On Lasso Estimation of Linear Mixed Model for High Dimensional Longitudinal Data
View/Open
Abstract
With the advancement of technology in data collection, repeated measurements with high dimensional covariates have become increasingly common. The classical statistics approach for modeling the data of this kind is via the linear mixed model with temporally correlated error. However, most of the research reported in the literature for variable selection is for independent response data. In this study, the proposed algorithm employs Expectation and Maximization (EM) and Least Absolute Shrinkage and Selection Operator (LASSO) approaches under the linear mixed model scheme with the assumption of Gaussianity, an approach that works for data with interdependence. Our algorithm involves two steps: 1.Variance-covariance components estimation by EM; and 2.Variable selection by LASSO. The crucial challenge arises from the fact that linear mixed models usually allow structured variance-covariance, which, in return, renders complexity in its estimation: No explicit maxima in general in the M-step of the EM algorithm. Our EM algorithm uses one iteration of the projection gradient descent method, which turns out to be quite computationally efficient compared with the classical EM algorithm because it obviates the process of finding the maxima of the variance-covariance components in the M-step. With the estimates of variance-covariance components obtained from step 1, the LASSO estimation is executed on the full log-likelihood function imposed with an L1 regularization.

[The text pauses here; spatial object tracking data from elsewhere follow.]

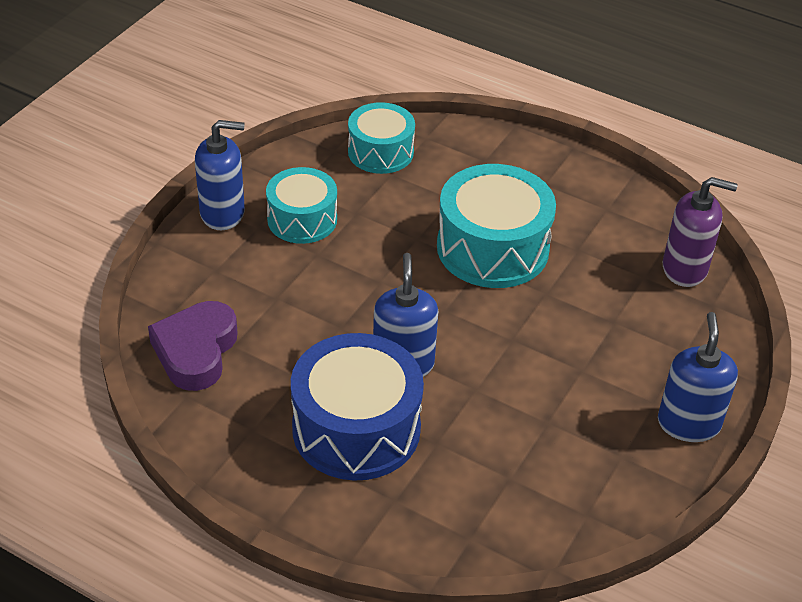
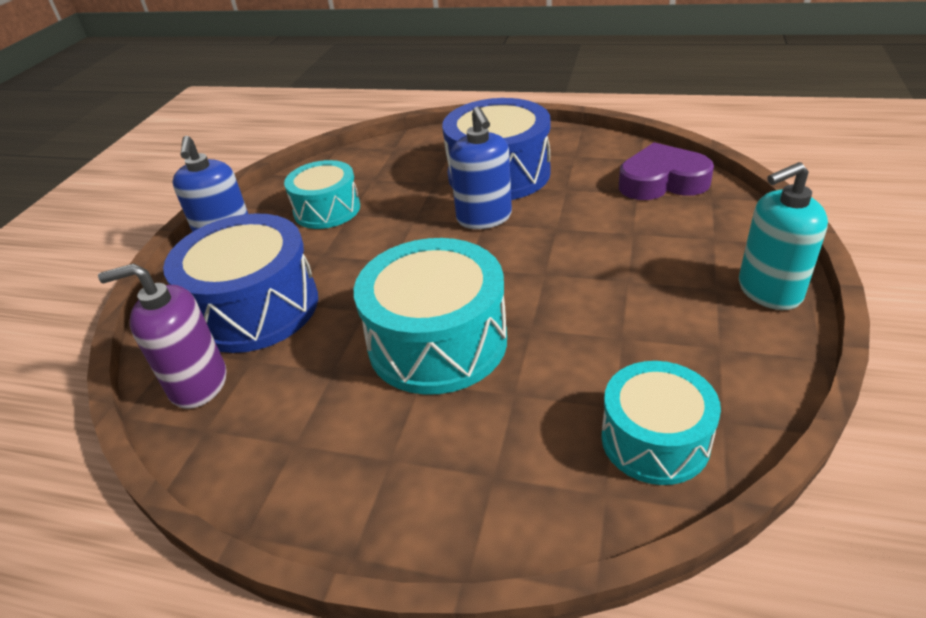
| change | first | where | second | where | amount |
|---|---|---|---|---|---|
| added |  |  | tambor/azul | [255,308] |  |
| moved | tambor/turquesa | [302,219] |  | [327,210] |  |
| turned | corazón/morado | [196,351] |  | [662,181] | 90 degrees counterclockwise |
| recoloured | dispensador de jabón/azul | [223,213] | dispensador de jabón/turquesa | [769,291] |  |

The LASSO method has the effect of shrinking all coefficients towards zero, which plays a variable selection role. We apply the gradient descent algorithm to find LASSO estimates and the pathwise coordinate descent to set up the tuning parameter for the penalized log-likelihood function. The simulation studies are carried out under the assumption that measurement errors of each subject are of first-order autoregressive AR(1) correlation structure. The numerical results show that the variance-covariance parameters estimates by our method are comparable to the classic Newton-Raphson (NR) method in the simple case and outperforms NR method when the variance-covariance matrix having a complex structure. Moreover, our method successfully identifies all the relevant explanatory variables and most of the redundant explanatory variables. The proposed method is also applied to a life data and the result is very reasonable.